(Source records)
'''

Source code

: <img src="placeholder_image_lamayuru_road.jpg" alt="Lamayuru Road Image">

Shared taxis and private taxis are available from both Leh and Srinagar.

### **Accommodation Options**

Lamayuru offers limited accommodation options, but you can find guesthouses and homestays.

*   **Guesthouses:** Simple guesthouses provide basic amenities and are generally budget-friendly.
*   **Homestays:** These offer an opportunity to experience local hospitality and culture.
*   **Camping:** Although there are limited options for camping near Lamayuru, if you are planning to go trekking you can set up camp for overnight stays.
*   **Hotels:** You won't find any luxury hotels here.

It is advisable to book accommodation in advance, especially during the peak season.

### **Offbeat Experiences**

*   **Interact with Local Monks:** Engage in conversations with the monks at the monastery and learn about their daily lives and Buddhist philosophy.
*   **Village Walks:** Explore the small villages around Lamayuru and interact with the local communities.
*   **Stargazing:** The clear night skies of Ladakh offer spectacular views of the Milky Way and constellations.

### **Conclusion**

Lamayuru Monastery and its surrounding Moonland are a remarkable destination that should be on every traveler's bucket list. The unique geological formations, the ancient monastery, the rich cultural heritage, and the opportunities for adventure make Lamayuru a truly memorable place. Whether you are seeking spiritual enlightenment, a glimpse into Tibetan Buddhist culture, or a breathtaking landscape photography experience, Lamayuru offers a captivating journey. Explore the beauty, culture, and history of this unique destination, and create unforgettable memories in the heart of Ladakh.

'''
'''

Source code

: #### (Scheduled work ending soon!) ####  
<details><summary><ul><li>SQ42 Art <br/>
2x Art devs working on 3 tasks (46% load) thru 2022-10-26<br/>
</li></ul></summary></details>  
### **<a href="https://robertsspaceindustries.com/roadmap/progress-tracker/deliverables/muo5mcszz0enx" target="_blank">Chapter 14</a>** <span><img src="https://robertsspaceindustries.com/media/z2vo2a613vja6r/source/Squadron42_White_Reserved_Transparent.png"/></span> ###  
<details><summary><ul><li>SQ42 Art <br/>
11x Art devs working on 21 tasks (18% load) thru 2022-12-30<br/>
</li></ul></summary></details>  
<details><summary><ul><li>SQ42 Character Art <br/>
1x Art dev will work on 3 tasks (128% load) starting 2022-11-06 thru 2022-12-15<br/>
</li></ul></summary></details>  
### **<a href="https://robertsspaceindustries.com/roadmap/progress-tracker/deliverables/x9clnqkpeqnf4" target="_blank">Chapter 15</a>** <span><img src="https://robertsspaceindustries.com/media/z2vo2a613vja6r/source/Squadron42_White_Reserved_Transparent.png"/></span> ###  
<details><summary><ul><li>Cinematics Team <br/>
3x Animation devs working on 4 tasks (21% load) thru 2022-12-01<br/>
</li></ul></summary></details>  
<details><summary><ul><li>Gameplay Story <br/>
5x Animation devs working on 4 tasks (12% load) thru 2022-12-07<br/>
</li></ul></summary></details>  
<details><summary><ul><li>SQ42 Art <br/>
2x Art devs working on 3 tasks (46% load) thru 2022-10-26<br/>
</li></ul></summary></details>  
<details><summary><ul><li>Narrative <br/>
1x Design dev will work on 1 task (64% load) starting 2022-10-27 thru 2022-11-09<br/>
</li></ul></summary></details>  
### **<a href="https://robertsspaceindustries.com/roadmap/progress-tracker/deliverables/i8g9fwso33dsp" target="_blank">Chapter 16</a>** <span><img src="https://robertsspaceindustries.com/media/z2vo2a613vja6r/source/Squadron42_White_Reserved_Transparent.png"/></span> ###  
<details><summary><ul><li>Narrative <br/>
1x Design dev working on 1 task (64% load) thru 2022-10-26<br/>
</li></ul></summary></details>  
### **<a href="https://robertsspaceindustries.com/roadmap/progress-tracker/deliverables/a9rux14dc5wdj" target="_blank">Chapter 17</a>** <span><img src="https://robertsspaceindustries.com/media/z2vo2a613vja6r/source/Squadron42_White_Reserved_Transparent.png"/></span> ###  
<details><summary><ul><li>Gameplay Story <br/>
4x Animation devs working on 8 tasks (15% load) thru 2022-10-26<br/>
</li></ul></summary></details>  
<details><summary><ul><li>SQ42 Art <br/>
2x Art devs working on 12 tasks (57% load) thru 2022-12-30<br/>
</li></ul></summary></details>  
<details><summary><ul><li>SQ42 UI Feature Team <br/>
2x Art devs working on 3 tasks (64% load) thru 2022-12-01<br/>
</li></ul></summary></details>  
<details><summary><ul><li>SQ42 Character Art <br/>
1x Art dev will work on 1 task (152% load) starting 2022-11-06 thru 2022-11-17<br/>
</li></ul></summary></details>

'''
'''

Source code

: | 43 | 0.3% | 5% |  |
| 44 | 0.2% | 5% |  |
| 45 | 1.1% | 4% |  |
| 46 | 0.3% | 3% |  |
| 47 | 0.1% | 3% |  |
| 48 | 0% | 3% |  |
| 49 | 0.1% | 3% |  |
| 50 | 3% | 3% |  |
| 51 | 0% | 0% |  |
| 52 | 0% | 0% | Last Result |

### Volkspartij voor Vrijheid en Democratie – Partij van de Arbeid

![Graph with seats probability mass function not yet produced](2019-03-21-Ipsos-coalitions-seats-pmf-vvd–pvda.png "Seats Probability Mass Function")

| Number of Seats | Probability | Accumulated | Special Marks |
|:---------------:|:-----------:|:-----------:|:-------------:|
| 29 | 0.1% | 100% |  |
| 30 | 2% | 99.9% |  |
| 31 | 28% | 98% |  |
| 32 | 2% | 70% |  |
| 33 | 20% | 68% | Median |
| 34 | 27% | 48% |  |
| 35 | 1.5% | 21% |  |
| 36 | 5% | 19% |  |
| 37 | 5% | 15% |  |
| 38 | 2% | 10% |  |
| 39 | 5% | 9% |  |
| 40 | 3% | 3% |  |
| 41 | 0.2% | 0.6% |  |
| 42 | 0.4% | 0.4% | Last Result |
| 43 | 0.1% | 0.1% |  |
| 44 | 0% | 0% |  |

'''

--- Your task ---
After locating the line with "and Buddhist philosophy." above, return that line and every later line through the one with "Lamayuru Monastery and", word for word and with nothing else.

--- Answer space ---
*   **Interact with Local Monks:** Engage in conversations with the monks at the monastery and learn about their daily lives and Buddhist philosophy.
*   **Village Walks:** Explore the small villages around Lamayuru and interact with the local communities.
*   **Stargazing:** The clear night skies of Ladakh offer spectacular views of the Milky Way and constellations.

### **Conclusion**

Lamayuru Monastery and its surrounding Moonland are a remarkable destination that should be on every traveler's bucket list. The unique geological formations, the ancient monastery, the rich cultural heritage, and the opportunities for adventure make Lamayuru a truly memorable place. Whether you are seeking spiritual enlightenment, a glimpse into Tibetan Buddhist culture, or a breathtaking landscape photography experience, Lamayuru offers a captivating journey. Explore the beauty, culture, and history of this unique destination, and create unforgettable memories in the heart of Ladakh.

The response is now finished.